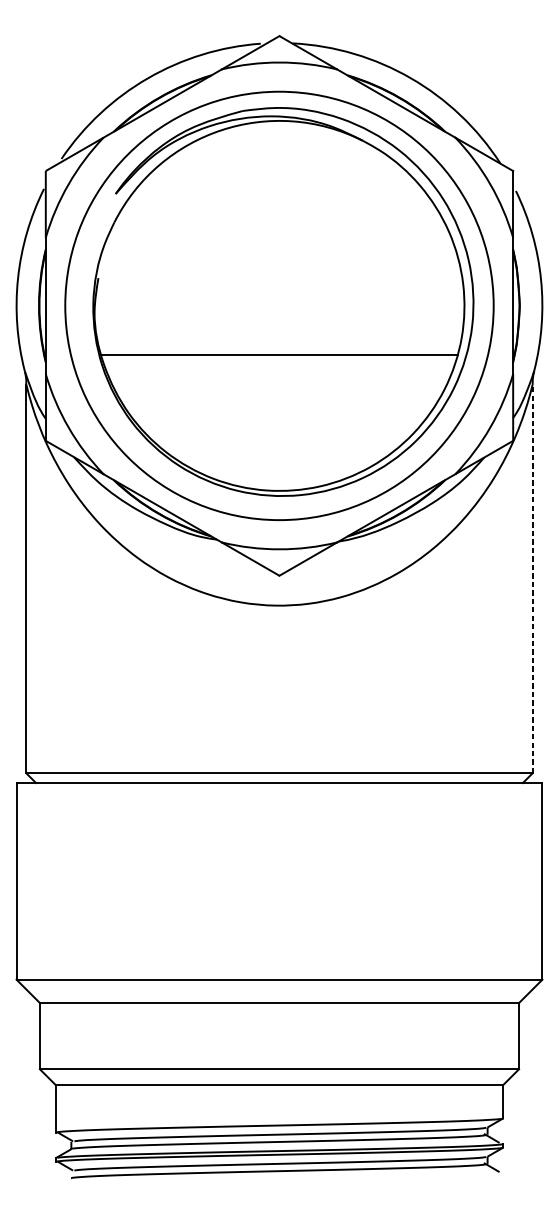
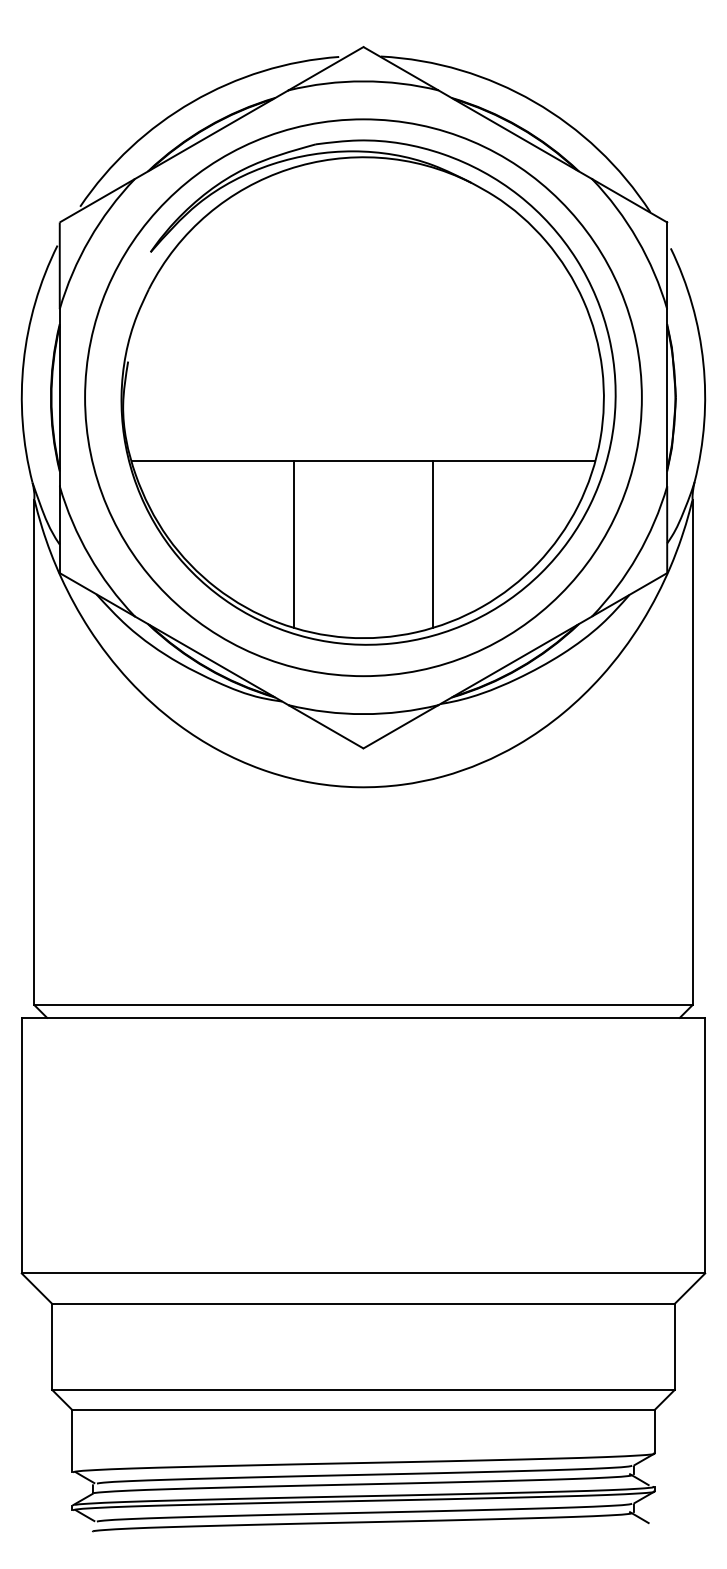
line: (225, 418) -> (293, 544), added
line: (333, 418) -> (433, 544), added
line: (532, 578) -> (692, 752), dashed -> solid

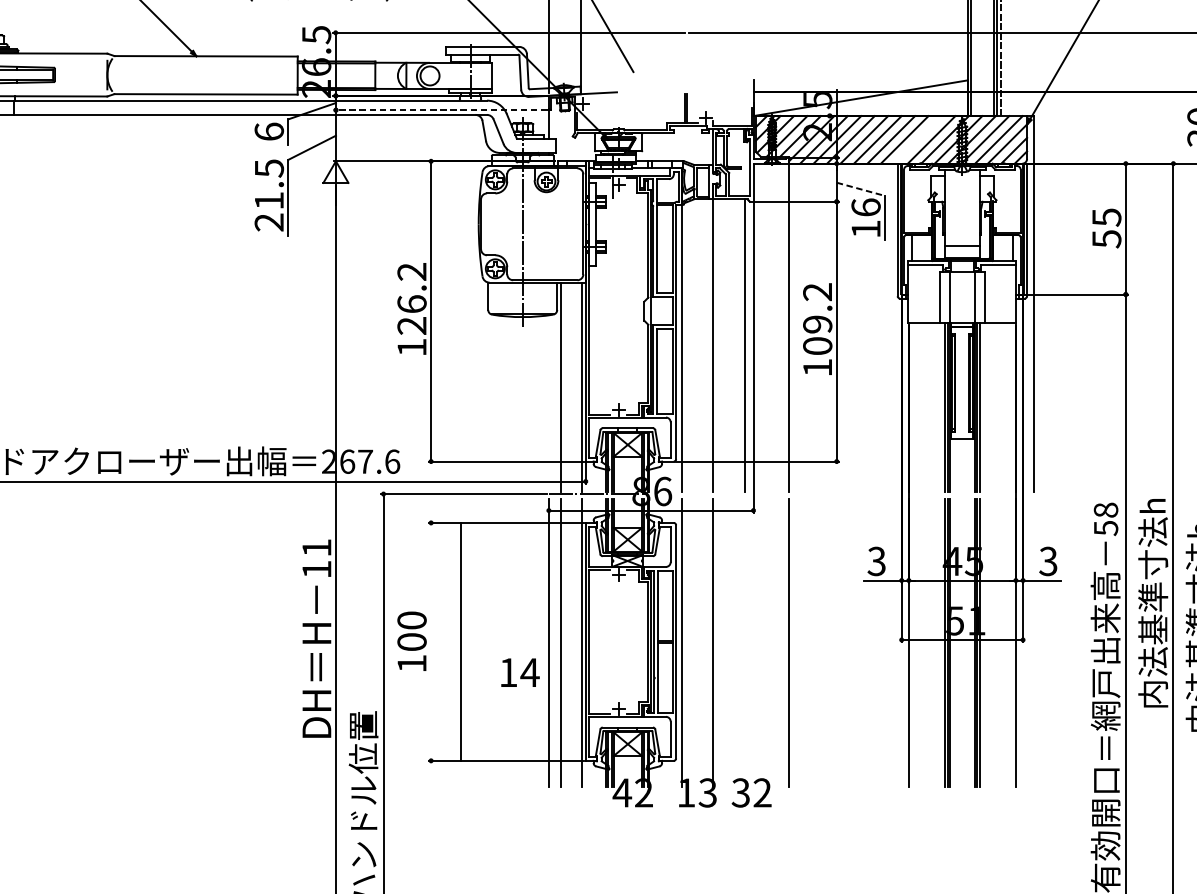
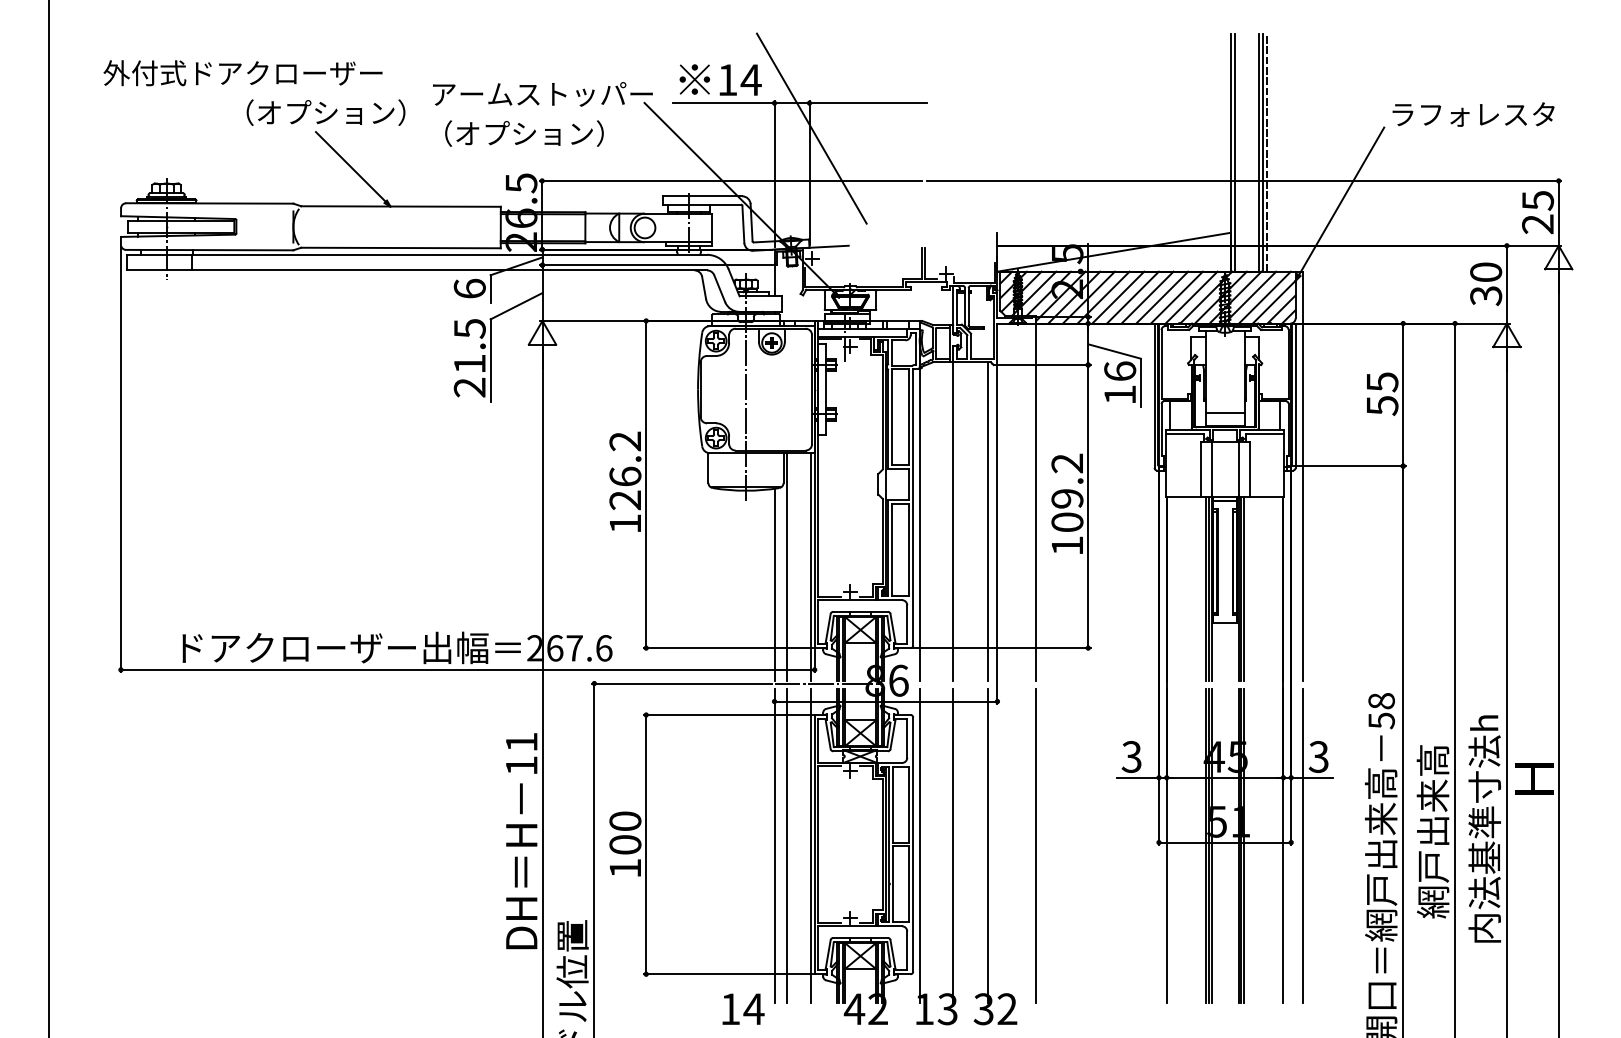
line: (440, 110) -> (656, 265), dashed -> solid
line: (917, 139) -> (1176, 297), added
line: (861, 189) -> (1115, 351), dashed -> solid
line: (548, 403) -> (774, 584), added
text: (1152, 604) -> (1432, 803), 内法基準寸法h -> 網戸出来高
line: (461, 641) -> (646, 844), moved
line: (745, 642) -> (988, 845), added
line: (1034, 642) -> (1303, 845), added
text: (520, 672) -> (743, 1008), moved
_ _ _ _
Work to complete | Start at the line containing "line: (1034, 642) -> (1303, 845), added" and return each line up to and including the last line of the material.

Response below |
line: (1034, 642) -> (1303, 845), added
text: (520, 672) -> (743, 1008), moved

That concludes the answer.